Lumpkin, Justice.
The facts appear in the reporter’s statement. No question was made in the present case as to the validity of the ordinance therein mentioned, and our decision has been made upon the assumption that the municipal authorities of Augusta had the right to adopt this ordinance.
The doctrine that a city is not liable for the illegal and tortious acts of its police officers has been well Settled by repeated decisions of this court. Attaway v. Mayor and Aldermen of Cartersville, 68 Ga. 740, and cases there cited. The learned counsel for the plaintiff *800in error recognized and admitted the force and effect of the rule established by these cases, but sought to draw a distinction between them and the case at bar, upon the idea that the “dog-killer” appointed under the ordinance in question was not a police officer, but rather an employee acting as agent for the city in a different capacity from that of a policeman. Accordingly, they insisted that he was acting in the performance of a duty private in its nature, and that, in appointing him to discharge this duty the municipal authorities were not exercising a power belonging to the city as a political division of the State. Their contention was, that the killing of dogs under the provisions of this ordinance was a sort of private enterprise in which the general welfare of the public was not involved. We cannot concur in these views. The “dog-killer” was, in a large sense, a police officer of the city; and in the sphere of his particular business as such, as much a public servant as a policeman charged with the duty of making arrests and preserving the public peace and safety. We are therefore quite confident that the city was no more liable for the wanton and. malicious acts of a person appointed to execute the “ dog-killing” ordinance, than it would be for such acts of a regular full-fledged policeman.
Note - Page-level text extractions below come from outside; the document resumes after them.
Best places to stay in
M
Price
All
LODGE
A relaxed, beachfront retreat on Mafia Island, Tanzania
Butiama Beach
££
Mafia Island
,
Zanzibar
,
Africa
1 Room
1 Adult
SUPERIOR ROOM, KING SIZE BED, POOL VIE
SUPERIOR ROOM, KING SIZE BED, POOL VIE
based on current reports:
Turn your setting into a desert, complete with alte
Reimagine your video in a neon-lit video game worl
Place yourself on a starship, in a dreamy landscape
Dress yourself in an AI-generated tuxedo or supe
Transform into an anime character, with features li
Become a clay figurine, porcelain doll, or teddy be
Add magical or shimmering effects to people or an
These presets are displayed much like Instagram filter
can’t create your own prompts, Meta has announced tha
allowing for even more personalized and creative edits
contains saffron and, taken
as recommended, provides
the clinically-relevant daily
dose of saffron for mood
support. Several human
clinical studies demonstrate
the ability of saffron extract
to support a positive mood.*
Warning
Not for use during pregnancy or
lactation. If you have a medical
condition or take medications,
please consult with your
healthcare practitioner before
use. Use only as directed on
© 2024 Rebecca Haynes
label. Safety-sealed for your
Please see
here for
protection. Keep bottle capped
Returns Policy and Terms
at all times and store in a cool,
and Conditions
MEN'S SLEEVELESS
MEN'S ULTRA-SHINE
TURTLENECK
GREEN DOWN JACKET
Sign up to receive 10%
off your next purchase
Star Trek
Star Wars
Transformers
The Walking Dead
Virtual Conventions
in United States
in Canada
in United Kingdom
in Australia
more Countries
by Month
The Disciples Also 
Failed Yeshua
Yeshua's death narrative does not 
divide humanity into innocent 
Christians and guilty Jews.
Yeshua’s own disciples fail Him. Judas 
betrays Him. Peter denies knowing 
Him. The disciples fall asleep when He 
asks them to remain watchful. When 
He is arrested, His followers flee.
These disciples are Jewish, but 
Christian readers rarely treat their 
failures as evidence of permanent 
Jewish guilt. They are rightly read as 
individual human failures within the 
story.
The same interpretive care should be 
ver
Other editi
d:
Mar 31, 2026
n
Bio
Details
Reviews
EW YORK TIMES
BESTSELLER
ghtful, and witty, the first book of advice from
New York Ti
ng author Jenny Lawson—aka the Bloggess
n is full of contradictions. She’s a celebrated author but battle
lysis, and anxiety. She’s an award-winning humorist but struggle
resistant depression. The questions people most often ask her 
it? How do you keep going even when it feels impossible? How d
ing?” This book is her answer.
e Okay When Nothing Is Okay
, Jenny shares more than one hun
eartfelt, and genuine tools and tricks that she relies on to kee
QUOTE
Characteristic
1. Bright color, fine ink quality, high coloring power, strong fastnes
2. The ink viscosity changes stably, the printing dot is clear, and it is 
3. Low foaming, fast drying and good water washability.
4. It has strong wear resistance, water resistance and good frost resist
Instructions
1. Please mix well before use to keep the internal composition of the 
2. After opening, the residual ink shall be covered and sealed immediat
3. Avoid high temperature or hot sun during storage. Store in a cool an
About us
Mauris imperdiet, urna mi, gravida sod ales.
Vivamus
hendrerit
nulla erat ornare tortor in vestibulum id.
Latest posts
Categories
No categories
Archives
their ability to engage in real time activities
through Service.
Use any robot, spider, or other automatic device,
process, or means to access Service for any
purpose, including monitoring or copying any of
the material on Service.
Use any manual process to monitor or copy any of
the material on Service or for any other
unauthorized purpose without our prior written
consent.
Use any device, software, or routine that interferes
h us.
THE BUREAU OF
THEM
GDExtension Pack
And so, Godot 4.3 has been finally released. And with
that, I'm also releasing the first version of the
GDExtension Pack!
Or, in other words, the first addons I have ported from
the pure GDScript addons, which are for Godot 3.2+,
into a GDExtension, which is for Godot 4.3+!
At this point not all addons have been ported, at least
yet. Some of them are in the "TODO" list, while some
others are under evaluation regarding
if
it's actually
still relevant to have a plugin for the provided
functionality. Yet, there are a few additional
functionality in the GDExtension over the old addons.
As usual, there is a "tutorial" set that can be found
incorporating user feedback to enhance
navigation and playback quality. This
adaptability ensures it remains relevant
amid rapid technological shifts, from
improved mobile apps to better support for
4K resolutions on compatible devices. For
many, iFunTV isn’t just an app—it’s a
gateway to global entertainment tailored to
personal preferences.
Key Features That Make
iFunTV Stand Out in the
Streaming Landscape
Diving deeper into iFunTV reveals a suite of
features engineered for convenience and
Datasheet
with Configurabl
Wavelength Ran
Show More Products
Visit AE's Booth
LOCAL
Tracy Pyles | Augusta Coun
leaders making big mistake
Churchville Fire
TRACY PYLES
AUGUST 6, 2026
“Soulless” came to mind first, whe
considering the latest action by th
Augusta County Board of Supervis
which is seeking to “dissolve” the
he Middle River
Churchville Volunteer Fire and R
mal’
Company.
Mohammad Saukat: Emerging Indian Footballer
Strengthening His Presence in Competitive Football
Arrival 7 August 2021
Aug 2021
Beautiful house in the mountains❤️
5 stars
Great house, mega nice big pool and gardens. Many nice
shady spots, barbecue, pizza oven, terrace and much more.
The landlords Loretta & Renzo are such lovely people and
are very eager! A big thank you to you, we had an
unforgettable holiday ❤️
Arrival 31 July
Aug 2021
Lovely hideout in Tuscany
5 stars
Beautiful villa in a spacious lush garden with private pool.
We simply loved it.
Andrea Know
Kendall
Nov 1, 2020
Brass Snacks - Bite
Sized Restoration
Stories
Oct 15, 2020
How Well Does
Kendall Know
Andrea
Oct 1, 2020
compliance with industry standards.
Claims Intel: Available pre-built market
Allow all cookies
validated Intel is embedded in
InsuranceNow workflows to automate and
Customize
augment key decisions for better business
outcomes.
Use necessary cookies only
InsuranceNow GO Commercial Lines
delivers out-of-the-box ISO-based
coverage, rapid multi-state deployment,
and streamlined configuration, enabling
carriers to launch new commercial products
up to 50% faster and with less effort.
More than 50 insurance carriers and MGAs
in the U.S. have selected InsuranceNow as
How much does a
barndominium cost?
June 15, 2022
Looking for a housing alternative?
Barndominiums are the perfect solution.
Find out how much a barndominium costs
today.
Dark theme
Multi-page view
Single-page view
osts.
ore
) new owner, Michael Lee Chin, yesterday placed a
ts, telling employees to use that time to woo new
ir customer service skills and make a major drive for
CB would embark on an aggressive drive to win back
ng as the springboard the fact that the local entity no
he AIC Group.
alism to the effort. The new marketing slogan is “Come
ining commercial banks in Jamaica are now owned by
Nor do we think there is any merit in the contention that the city, in effect, contracted with the plaintiff, in consideration of his purchasing from the city a collar for his dog, that it would protect the animal, while wearing the collar, fropn being killed. The ordinance was strictly a police regulation, covering an element of taxation, but it did not raise any contractual relations whatever between the city and the owners of dogs within the corporation.
The trial court was right in sustaining the demurrer to the declaration. Judgment affirmed.